Weeks went on.  Our hospital physician staff dwindled - overwork and travel restrictions taking their toll on us.  It felt like this new illness would push us past a tipping point ... not because we were overrun with its victims, but because of so much collateral damage.


 

In the garden of Gethsemene, Jesus' soul was grieved to the point of death - he was sweating blood.  He was afraid of His coming execution - with a fear that could easily have crippled Him and left Him incapable of fulfilling His mission to endure and defeat sin on the cross.  What could move Him past that and give him the strength to pursue a shameful death?  

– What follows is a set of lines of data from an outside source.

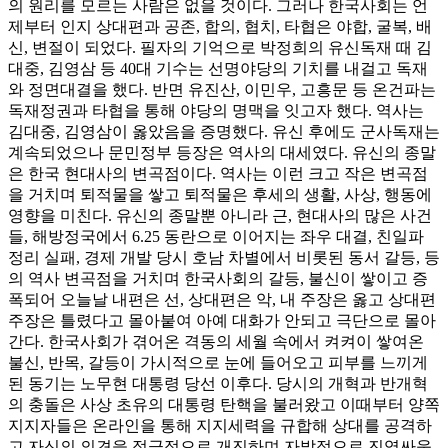
의 원리를 모르는 사람은 없을 것이다. 그러나 한국사회는 언
제부터 인지 상대편과 공존, 합의, 협치, 타협은 야합, 굴복, 배
신, 변절이 되었다. 필자의 기억으로 박정희의 유신독재 때 김
대중, 김영삼 등 40대 기수는 선명야당의 기치를 내걸고 독재
와 정면대결을 했다. 반면 유진산, 이민우, 고흥문 등 온건파는
독재정권과 타협을 통해 야당의 명맥을 잇고자 했다. 역사는
김대중, 김영삼이 옳았음을 증명했다. 유신 후에도 군사독재는
계속되었으나 문민정부 등장은 역사의 대세였다. 유신의 종말
은 한국 현대사의 변곡점이다. 역사는 이런 크고 작은 변곡점
을 거치며 퇴적물을 쌓고 퇴적물은 후세의 생활, 사상, 행동에
영향을 미친다. 유신의 종말뿐 아니라 근, 현대사의 많은 사건
들, 해방정국에서 6.25 동란으로 이어지는 좌우 대결, 친일파
정리 실패, 경제 개발 당시 호남 차별에서 비롯된 동서 갈등, 등
의 역사 변곡점을 거치며 한국사회의 갈등, 불신이 쌓이고 증
폭되어 오늘날 내편은 선, 상대편은 악, 내 주장은 옳고 상대편
주장은 틀렸다고 몰아붙여 아예 대화가 안되고 극단으로 몰아
간다. 한국사회가 겪어온 격동의 세월 속에서 켜켜이 쌓여온
불신, 반목, 갈등이 가시적으로 눈에 들어오고 피부를 느끼게
된 동기는 노무현 대통령 당선 이후다. 당시의 개혁과 반개혁
의 충돌은 사상 초유의 대통령 탄핵을 불러왔고 이때부터 양쪽
지지자들은 온라인을 통해 지지세력을 규합해 상대를 공격하
고 자신의 의견을 적극적으로 개진하며 자발적으로 진영싸움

As I sat on my porch swing looking out over the mountains as the sun rose, it hit me.  "Perfect love casts out fear" (1 John 4:18).  

His love.

And I was free.

The next day, my little patient showed no sign of change.  She was completely unresponsive.  Her mother's fear gave way to a couple hours sleep, but the emotional toll was evident in her entire countenance.  I set a few things in order regarding her fluids and medications and again prayed for her life to be spared - but more convinced that we would soon see an empty bed there.  But the next morning, a little girl sat in that bed with a bulky splint covering her arm, two significant bruises around her eyes and a small smile that her doctor and her mother had nearly given up hope of ever seeing.

 

 



I still put on my mask.  I still wash my hands.  I still wear my ugly glasses and come home with a checkered face for a couple hours.  But I can, once again, embrace the mission.  Not because it is free from risk or fear, but because there is a way to drive that out - replacing it with the Love that put me here in the first place.

"Your Love amazing - fills my heart and I sing out.

There is none like you.  There is nothing like your Love."